I was in Korea for meetings of the APEC Business Advisory Council (ABAC) and the Asia-Pacific Financial Forum, having recently been appointed as one of the three New Zealand members (including Katherine Rich of the Food & Grocery Council and Phil O’Reilly of Iron Duke Partners).

Despite heightened geopolitical tensions on the Korean peninsula at present, I’m pleased to report that the Council – representing the business communities of the 21 APEC economies – was united in its commitment to deepening and strengthening economic integration to help deliver a more stable, prosperous and peaceful region.

One of the key themes discussed was how best to achieve the APEC vision of “inclusive and sustainable growth”, particularly in the current climate of anxiety around globalisation. ABAC agreed that we needed to press on with trade liberalisation, while ensuring that practical domestic policies, like structural reform, skills training and education, and targeted social safety nets, to help share the benefits of more open markets more widely.  It is essential that we do not leave behind individuals, small business owners and communities as we seek to advance the prosperity of our region overall.

We also agreed that a lot more needs to be done to communicate the benefits of trade more persuasively. Governments and business have fallen short of this to date and we are hoping that a targeted research project, commissioned by ABAC and run by fellow New Zealander, Professor Carl Voigt of the University of Southern California’s Marshall School of Business, will enable our better understanding of the dynamics of globalisation, technology and inclusive growth.
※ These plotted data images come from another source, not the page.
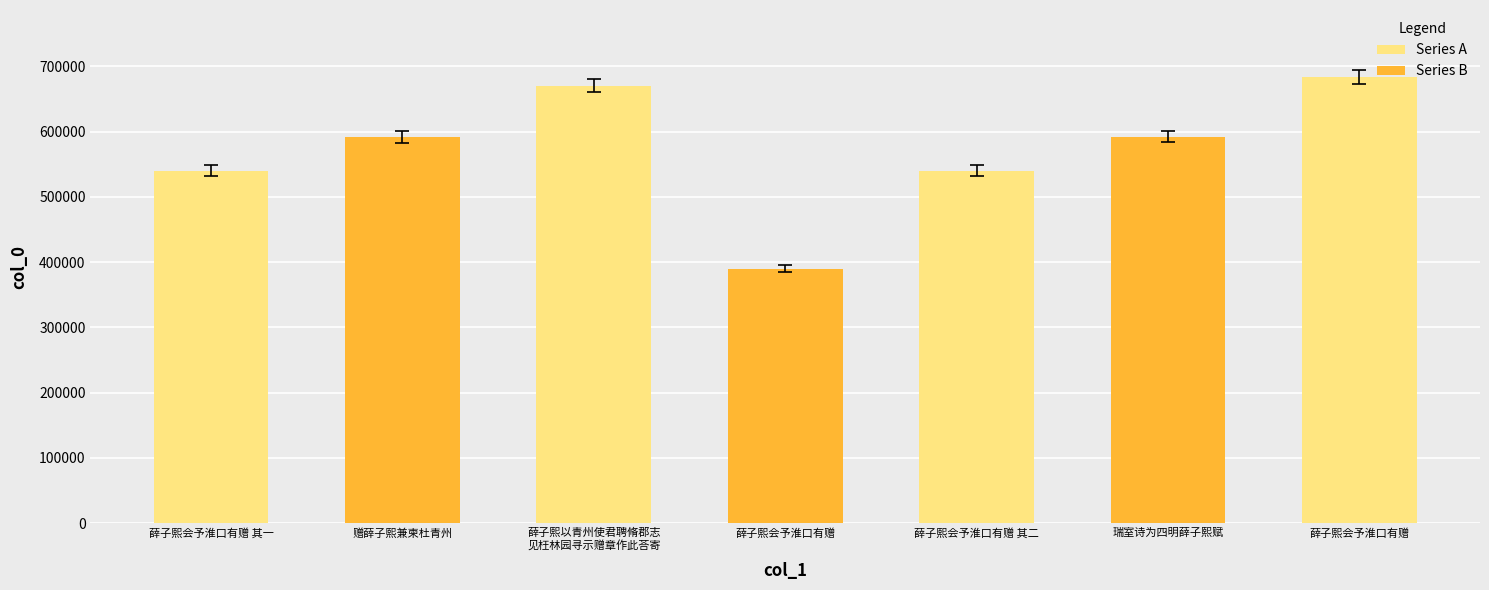

Does the chart contain any negative values?

No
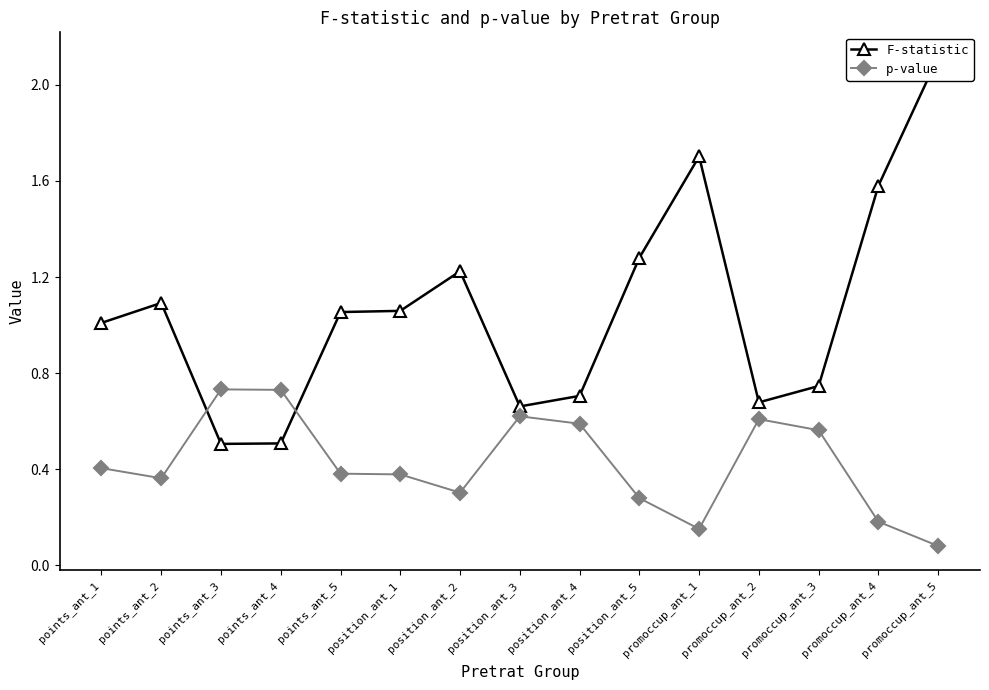

What is the label of the 10th point from the left?

position_ant_5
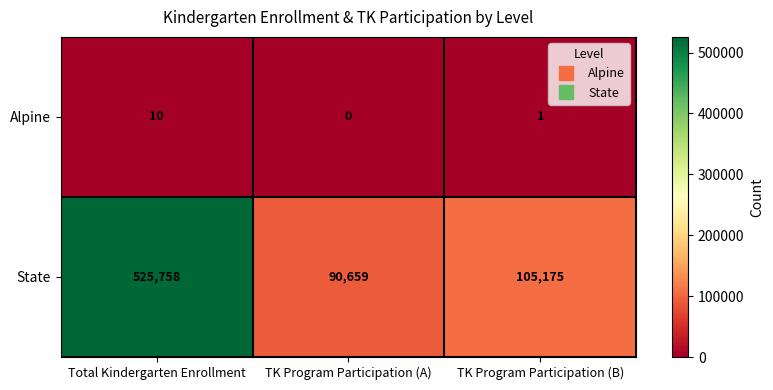

Which category has the highest value across all series?

Total Kindergarten Enrollment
I was active in discussion on MSMEs (Micro Small Medium Enterprises) in particular, and was pleased to have the opportunity to hear presentations on the interesting work underway on FinTech and financing issues, including how to ensure that MSMEs can participate more effectively in global value chains and world markets. The numbers around participation in the digital economy and mobile technology are overwhelming – in China mobile payments have grown by nearly 400 percent over the last five years and now exceed other forms of payments made over the internet. There is huge potential in this space for New Zealand SMEs, but it will demand some strategic thinking on technology and trends, including the relationship between credit cards and more innovative forms of payment.

Katherine Rich gave well-received presentations on non-tariff barriers and on new ideas around liberalising trade in food-related services, which has the potential to be a win-win for not only New Zealand food exporters and service providers but also regional food security more generally. And Phi O’Reilly’s Business NZ experience came to the fore in discussions on manufacturing and exporting on numerous occasions.

Overall, it was an excellent introduction to ABAC and to the warm hospitality of Seoul!